:: EXERCISE DESCRIPTION ::
An exact copy of the lines from the top of the data through the line with "8 Min · 06. August 2026" is what you should give, with no pictures in it.

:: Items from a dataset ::

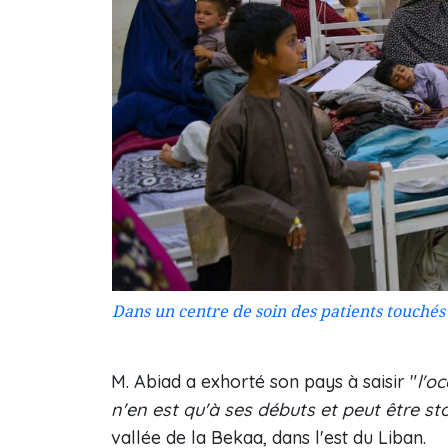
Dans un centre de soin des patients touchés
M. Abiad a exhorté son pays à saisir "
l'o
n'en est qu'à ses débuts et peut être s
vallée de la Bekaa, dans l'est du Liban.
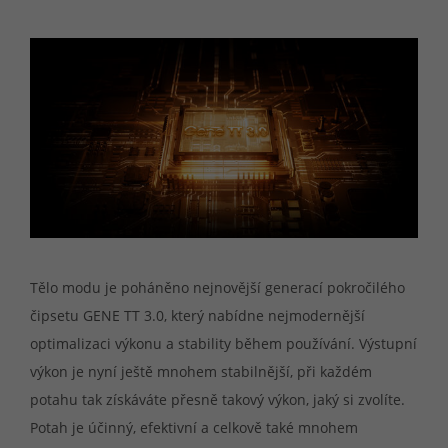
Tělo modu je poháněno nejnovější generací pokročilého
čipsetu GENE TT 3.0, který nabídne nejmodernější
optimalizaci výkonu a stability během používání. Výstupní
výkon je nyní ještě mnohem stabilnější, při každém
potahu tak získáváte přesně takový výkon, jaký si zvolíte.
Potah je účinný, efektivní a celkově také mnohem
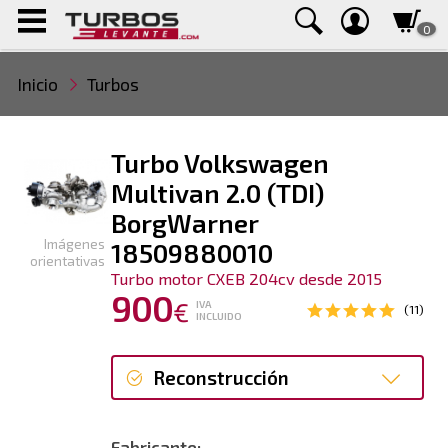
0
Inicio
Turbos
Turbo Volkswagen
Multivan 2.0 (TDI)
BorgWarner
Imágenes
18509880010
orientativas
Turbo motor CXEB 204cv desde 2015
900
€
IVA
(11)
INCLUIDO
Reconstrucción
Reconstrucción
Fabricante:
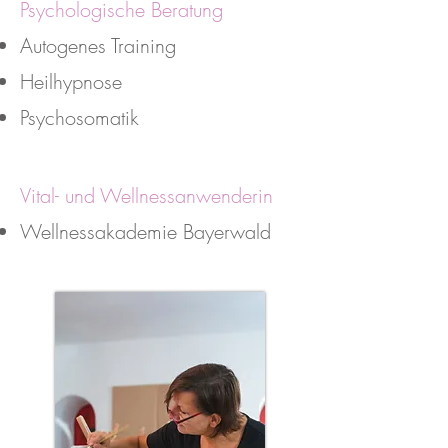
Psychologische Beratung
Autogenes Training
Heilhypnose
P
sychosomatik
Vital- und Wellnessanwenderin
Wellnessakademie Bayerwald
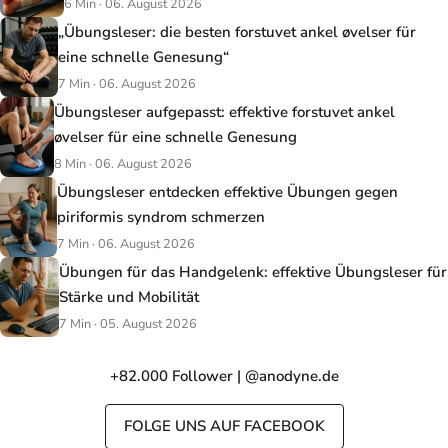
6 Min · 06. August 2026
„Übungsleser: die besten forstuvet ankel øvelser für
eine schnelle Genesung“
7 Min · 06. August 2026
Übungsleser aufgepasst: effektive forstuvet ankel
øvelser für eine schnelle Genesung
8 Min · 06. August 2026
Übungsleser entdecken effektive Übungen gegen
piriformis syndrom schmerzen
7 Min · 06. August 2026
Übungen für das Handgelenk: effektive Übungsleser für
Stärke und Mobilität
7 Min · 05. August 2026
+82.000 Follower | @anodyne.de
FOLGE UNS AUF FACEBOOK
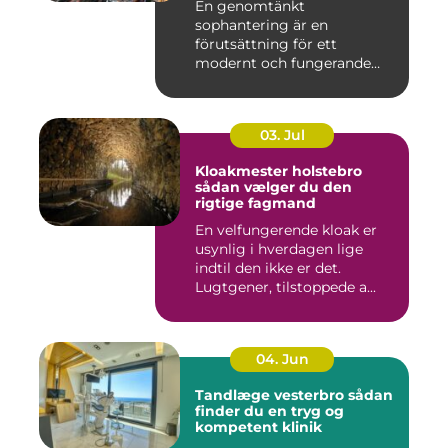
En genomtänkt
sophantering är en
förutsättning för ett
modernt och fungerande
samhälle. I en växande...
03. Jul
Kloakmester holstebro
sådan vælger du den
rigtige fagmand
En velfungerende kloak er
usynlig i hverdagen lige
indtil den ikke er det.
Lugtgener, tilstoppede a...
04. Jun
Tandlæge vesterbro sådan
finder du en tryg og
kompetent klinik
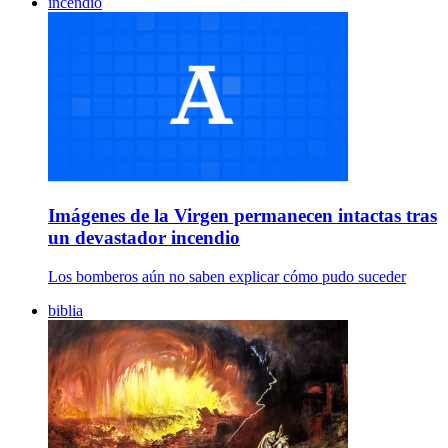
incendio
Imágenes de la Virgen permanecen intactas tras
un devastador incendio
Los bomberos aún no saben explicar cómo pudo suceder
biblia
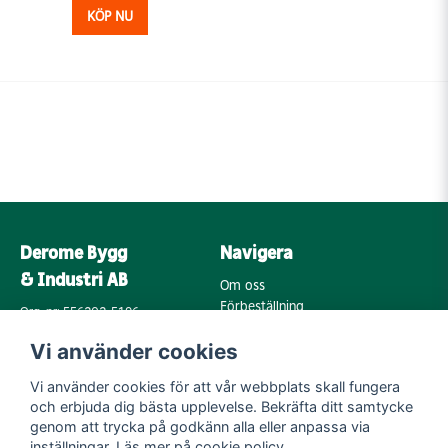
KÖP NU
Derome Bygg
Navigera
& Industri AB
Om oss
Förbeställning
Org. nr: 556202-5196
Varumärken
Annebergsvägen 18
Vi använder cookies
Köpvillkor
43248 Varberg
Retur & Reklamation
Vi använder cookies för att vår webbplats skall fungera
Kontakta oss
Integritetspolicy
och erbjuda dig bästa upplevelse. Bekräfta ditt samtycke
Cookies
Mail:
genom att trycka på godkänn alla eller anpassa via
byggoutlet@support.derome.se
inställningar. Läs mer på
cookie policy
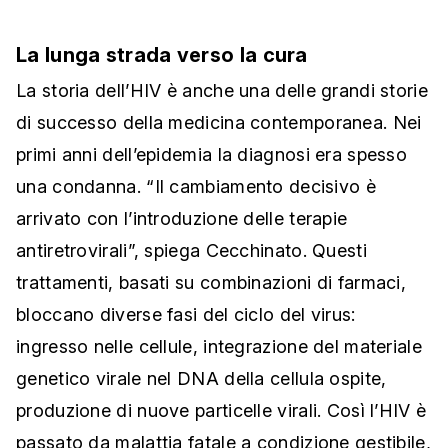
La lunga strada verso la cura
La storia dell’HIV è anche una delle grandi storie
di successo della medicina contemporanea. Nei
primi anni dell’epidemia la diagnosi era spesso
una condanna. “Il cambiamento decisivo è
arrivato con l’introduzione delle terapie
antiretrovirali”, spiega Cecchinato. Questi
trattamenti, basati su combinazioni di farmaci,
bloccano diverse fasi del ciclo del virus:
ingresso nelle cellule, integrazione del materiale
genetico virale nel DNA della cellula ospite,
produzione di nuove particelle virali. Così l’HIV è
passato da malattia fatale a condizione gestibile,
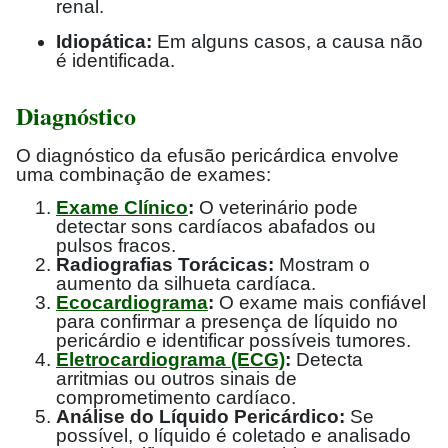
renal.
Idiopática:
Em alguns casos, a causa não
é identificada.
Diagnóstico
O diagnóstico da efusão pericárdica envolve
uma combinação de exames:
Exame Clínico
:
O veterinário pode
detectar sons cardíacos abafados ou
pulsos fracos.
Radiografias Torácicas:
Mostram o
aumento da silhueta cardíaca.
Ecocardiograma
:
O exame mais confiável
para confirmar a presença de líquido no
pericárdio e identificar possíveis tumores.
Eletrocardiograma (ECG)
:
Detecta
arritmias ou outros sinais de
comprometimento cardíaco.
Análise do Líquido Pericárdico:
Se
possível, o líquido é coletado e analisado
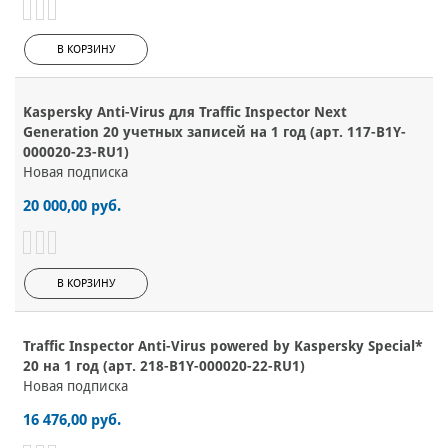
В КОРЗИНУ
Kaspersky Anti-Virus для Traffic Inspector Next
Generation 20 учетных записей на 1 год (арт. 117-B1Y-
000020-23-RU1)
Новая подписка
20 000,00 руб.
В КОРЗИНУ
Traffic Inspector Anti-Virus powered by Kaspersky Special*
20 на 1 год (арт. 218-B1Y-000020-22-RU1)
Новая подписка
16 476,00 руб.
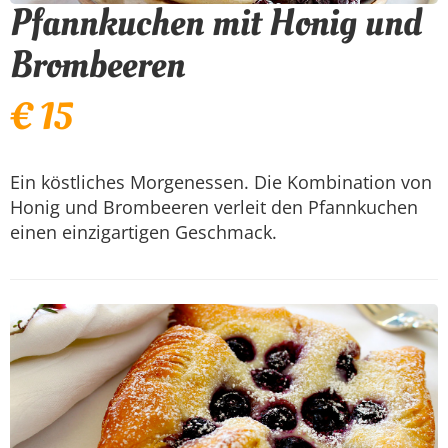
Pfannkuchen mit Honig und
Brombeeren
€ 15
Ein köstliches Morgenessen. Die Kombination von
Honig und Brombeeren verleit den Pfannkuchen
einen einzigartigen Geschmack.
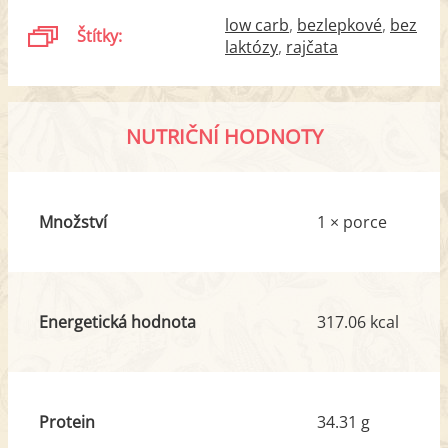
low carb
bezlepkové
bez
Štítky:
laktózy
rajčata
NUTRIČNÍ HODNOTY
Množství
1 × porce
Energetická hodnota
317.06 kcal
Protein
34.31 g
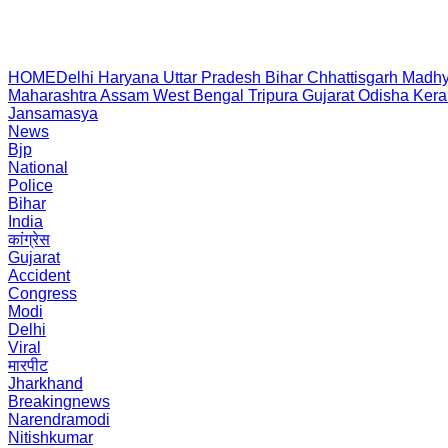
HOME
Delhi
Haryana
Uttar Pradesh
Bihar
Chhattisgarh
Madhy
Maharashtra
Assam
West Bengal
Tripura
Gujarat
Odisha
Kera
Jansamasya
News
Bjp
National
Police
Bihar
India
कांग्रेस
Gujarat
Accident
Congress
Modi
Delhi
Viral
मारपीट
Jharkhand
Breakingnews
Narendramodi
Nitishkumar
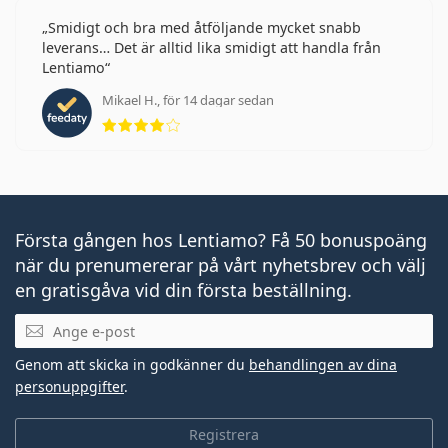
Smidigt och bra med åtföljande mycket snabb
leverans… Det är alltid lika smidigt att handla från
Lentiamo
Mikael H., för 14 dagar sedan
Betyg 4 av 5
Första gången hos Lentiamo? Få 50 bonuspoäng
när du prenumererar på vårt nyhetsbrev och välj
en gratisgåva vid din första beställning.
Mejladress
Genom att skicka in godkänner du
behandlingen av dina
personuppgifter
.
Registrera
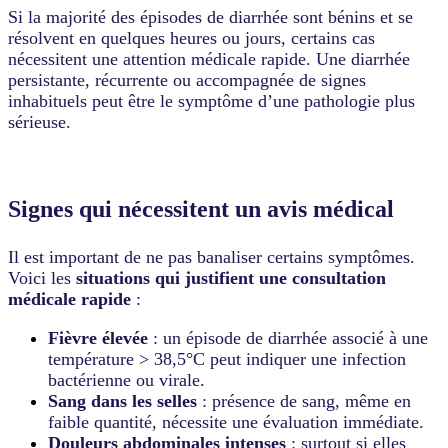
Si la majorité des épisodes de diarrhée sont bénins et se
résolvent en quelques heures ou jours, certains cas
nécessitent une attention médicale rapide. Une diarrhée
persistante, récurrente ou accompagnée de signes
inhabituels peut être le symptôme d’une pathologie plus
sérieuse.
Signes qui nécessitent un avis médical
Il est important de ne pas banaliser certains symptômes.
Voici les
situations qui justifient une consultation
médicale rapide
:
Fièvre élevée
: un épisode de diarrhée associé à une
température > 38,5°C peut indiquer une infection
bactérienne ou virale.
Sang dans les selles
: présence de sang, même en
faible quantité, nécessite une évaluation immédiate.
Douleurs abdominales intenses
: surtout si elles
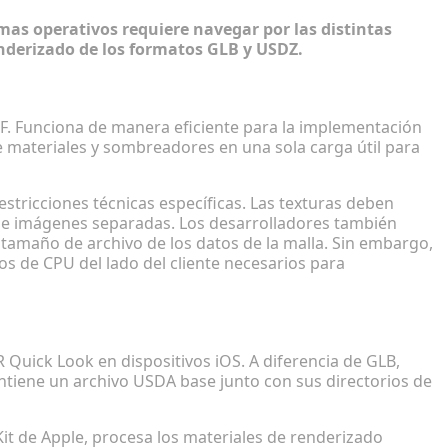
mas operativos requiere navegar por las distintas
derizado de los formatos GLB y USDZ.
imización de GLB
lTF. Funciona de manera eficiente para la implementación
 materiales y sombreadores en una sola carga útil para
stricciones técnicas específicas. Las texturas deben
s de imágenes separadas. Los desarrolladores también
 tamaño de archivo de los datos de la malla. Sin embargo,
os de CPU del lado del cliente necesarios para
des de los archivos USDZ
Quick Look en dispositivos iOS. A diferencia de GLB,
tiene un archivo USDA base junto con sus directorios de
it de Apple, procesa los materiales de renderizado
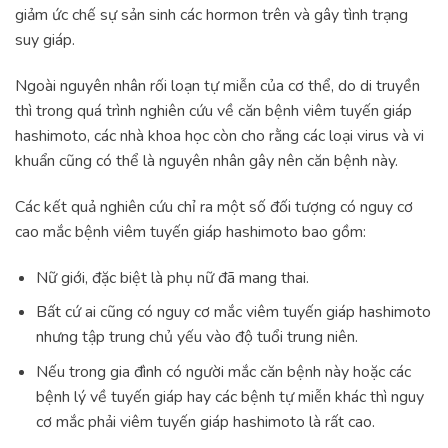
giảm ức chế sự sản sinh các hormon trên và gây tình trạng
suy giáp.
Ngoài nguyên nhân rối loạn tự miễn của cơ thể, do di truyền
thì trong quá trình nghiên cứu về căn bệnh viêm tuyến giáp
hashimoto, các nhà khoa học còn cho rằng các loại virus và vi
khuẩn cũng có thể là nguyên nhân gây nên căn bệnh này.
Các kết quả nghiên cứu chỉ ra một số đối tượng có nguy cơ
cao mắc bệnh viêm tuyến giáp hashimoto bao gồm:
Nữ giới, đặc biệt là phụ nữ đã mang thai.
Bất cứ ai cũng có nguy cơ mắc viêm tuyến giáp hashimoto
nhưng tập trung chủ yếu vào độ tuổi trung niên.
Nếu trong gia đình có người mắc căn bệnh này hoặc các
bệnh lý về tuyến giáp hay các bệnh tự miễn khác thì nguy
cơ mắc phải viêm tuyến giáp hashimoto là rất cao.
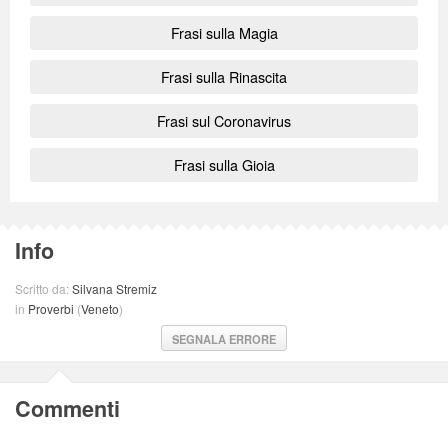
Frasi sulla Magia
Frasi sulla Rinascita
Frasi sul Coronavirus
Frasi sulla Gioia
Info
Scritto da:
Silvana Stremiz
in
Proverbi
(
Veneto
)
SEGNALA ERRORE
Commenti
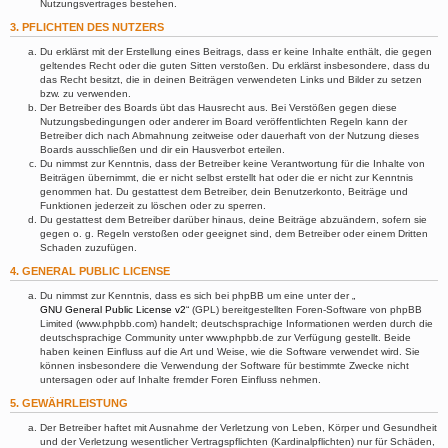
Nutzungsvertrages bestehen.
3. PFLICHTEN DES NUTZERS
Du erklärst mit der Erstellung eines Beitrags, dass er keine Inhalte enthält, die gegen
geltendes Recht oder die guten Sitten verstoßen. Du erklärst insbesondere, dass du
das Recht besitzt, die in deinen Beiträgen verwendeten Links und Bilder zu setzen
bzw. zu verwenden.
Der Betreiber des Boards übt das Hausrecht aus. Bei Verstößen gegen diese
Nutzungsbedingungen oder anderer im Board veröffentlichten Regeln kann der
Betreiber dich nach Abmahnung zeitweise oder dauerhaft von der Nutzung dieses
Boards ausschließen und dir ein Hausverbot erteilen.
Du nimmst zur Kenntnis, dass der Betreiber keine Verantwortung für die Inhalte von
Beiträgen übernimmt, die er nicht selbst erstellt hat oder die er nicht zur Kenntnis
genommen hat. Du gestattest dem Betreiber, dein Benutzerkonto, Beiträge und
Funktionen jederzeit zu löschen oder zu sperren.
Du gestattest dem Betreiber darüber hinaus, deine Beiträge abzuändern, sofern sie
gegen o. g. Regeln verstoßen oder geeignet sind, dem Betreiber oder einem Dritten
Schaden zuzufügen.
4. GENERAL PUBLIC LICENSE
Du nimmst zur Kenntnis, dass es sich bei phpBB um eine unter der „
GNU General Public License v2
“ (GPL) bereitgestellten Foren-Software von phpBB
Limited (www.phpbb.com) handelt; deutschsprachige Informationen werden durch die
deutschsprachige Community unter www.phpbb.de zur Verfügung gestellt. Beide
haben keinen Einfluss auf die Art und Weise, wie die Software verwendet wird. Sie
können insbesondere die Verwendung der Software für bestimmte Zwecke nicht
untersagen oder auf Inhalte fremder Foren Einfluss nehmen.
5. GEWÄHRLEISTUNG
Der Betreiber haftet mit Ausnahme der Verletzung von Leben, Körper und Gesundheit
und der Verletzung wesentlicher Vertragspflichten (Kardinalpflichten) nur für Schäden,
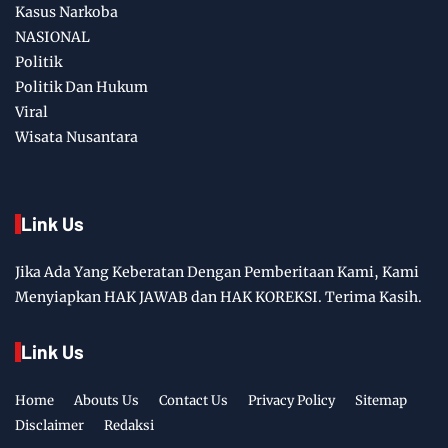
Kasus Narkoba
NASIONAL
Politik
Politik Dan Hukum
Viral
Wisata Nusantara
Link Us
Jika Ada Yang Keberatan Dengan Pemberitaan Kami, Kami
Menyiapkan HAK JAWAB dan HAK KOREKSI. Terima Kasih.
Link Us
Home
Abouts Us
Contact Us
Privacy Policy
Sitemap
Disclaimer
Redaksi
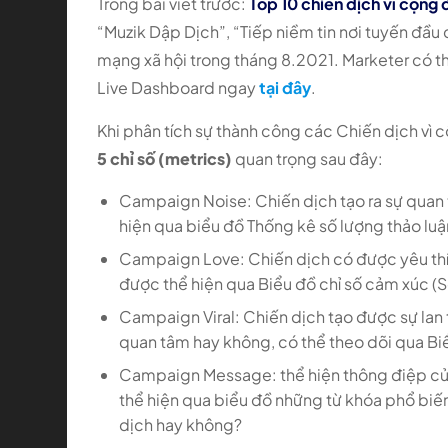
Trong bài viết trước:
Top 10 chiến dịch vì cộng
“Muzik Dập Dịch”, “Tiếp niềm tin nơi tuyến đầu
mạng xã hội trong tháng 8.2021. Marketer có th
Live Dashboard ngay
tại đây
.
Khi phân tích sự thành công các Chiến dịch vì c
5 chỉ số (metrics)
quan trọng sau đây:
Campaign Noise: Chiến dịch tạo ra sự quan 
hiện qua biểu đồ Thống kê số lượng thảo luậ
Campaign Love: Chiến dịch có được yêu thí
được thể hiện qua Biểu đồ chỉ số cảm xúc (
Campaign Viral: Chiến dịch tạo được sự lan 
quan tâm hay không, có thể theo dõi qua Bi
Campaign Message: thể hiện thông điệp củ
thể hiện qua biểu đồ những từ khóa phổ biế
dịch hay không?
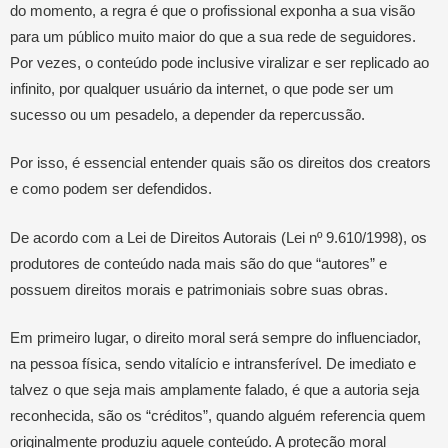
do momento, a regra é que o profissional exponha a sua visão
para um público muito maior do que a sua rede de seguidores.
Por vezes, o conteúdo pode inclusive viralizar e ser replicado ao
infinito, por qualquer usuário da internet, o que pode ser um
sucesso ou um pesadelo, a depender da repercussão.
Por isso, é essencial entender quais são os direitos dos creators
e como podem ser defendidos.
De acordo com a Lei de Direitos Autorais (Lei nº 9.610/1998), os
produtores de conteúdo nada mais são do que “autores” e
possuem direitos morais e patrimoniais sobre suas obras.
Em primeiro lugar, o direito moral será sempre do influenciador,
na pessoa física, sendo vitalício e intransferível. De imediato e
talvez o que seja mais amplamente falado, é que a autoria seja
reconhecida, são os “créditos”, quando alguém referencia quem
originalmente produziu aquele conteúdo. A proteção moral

:: ANSWER FOR THIS EXERCISE ::
Dans un centre de soin des patients touchés
M. Abiad a exhorté son pays à saisir "
l'o
n'en est qu'à ses débuts et peut être s
vallée de la Bekaa, dans l'est du Liban.
Tělo modu je poháněno nejnovější generací pokročilého
čipsetu GENE TT 3.0, který nabídne nejmodernější
optimalizaci výkonu a stability během používání. Výstupní
výkon je nyní ještě mnohem stabilnější, při každém
potahu tak získáváte přesně takový výkon, jaký si zvolíte.
Potah je účinný, efektivní a celkově také mnohem
0
Inicio
Turbos
Turbo Volkswagen
Multivan 2.0 (TDI)
BorgWarner
Imágenes
18509880010
orientativas
Turbo motor CXEB 204cv desde 2015
900
€
IVA
(11)
INCLUIDO
Reconstrucción
Reconstrucción
Fabricante:
Psychologische Beratung
Autogenes Training
Heilhypnose
P
sychosomatik
Vital- und Wellnessanwenderin
Wellnessakademie Bayerwald
6 Min · 06. August 2026
„Übungsleser: die besten forstuvet ankel øvelser für
eine schnelle Genesung“
7 Min · 06. August 2026
Übungsleser aufgepasst: effektive forstuvet ankel
øvelser für eine schnelle Genesung
8 Min · 06. August 2026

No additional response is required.